Over the coming weeks and months we will be introducing our wonderful committee members, sharing more information about them through interviews which will be posted here, on our website. Having recently won the Best Junior Oral Communication Award at the Prion 2023 conference, we thought we would start with Lizzie Hill, a member of the committee who is also a PhD student working in the field of prion disease.

Could you introduce yourself and your professional role?

My name is Elizabeth (Lizzie) Hill and I am a final year PhD student at the MRC Prion Unit at UCL in London exploring the role of a genetic risk factor in prion disease and related dementias.

What does a typical working day involve/look like for you?

I spend the majority of my day in the laboratory conducting experiments. Alongside this, I review the literature on my topic of research, write up results and plan future experiments.

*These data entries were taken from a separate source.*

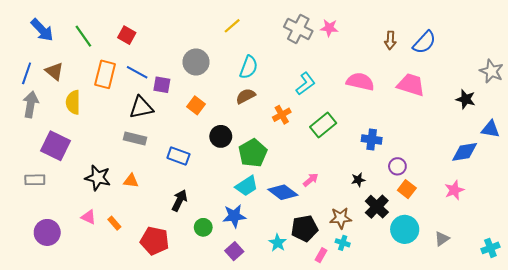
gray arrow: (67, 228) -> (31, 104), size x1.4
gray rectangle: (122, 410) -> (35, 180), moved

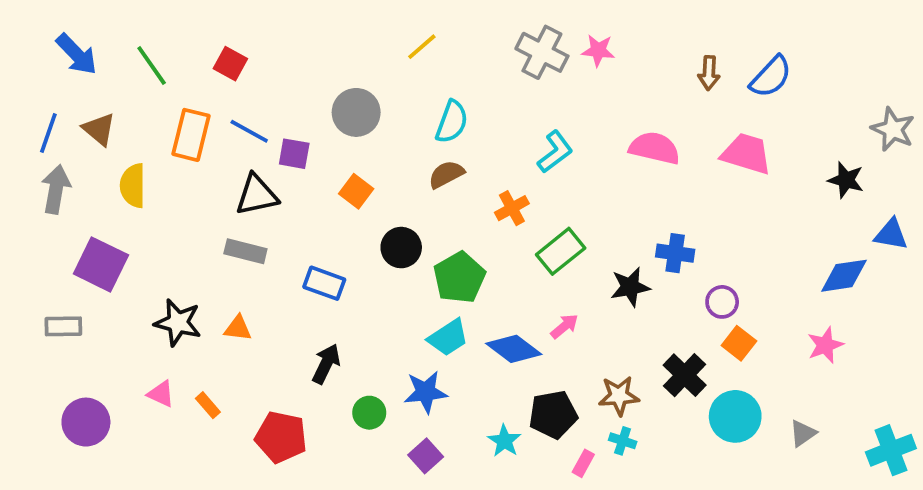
green rectangle: (323, 125) -> (561, 251), moved
black star: (358, 180) -> (630, 287), moved, size x1.5
cyan cross: (490, 248) -> (891, 450), size x1.4

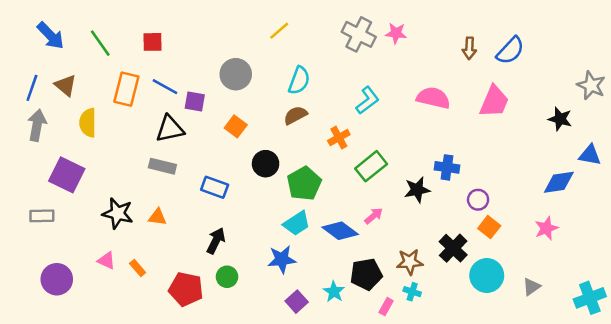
red square: (230, 64) -> (152, 42), turned -30
pink trapezoid: (746, 154) -> (494, 102), turned 96
green circle: (369, 413) -> (227, 277), moved
purple square: (426, 456) -> (297, 302), moved

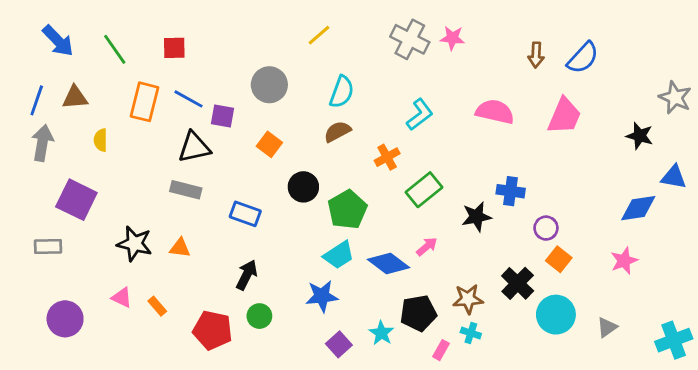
brown triangle: (65, 85) -> (75, 98), turned -45
yellow semicircle: (88, 123) -> (101, 140), size x0.7

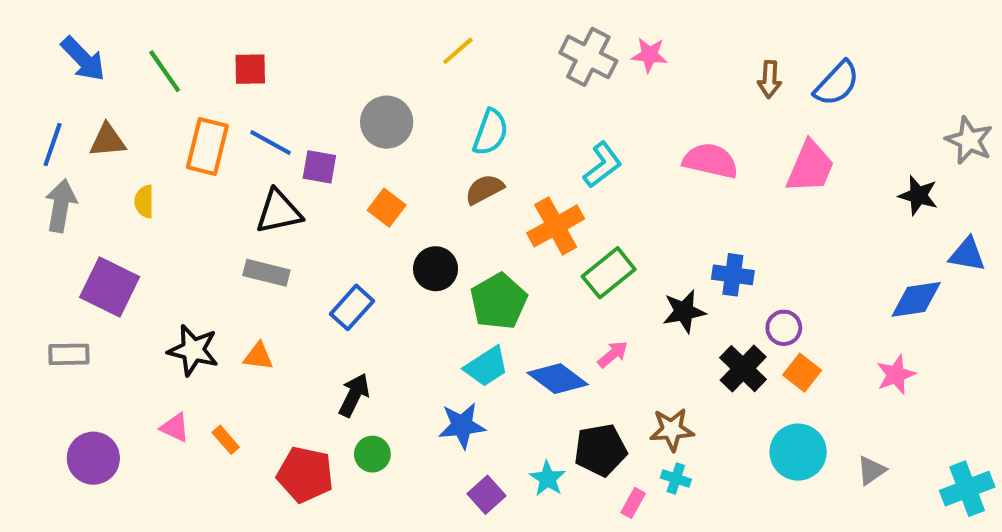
orange cross: (387, 157) -> (556, 226), size x1.5
blue rectangle: (245, 214) -> (352, 307), turned -68
black cross: (518, 283) -> (743, 369), moved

How did you become involved with the CJD Support Network, and why did you want to be involved?

When I started my PhD I reached out to the CJD support network to see if I could become a volunteer. From a young age, I have always been incredibly involved in volunteering and it is something that means a lot to me. It is important to me to actively engage with patients and families affected by prion disease so I better understand what the priorities and challenges are. Ultimately, my motivation for conducting research is for this to incrementally make a difference in the future to people affected by prion disease.

What is your role in the network?

I help with the newsletter, mediating support groups, making posters and helping with other charity activities as needs arise. I always attend the family day to meet with patients and families to provide support and informally talk about my research. I am also now a member of the committee.

What do you see as the benefits/what is the importance of researchers engaging with patients and families?

It enables me to keep patients at the forefront of my mind when conducting research. Lab work can sometimes be hard. Sometimes experiments fail. Other times, you can be spending countless hours optimising a procedure. But engaging with patients and families makes me hugely motivated to persevere through these challenges and it makes me work harder than ever. I have also had multiple people feedback to me how reassured they are to know research is ongoing, which is not always known without these public engagement activities.

You recently won Best Junior Oral Communication Award at the Prion 2023 conference – congratulations! How did it feel winning the award and can you tell us a bit about what you presented?

It was certainly a surprise as this was my first oral presentation at an international conference. But I felt incredibly honoured by the recognition. I talked about work I have been doing to explore the role of a genetic risk factor, syntaxin-6, in prion disease and related dementias using different disease models. If you would like to hear more about this work, I wrote a short article summarising the results which can be found HERE.

What are some of your interests/hobbies outside of prion research?

It is a bit niche but I really enjoy making personalised cards. I have always enjoyed art so it is a nice way to maintain some creativity and to send people surprise post.

If you could send one message to people with a personal connection to prion disease, what would it be?

Surround yourself with supportive people. The CJD Support Network is always there to provide a listening ear and support you in any way we can. Never feel alone.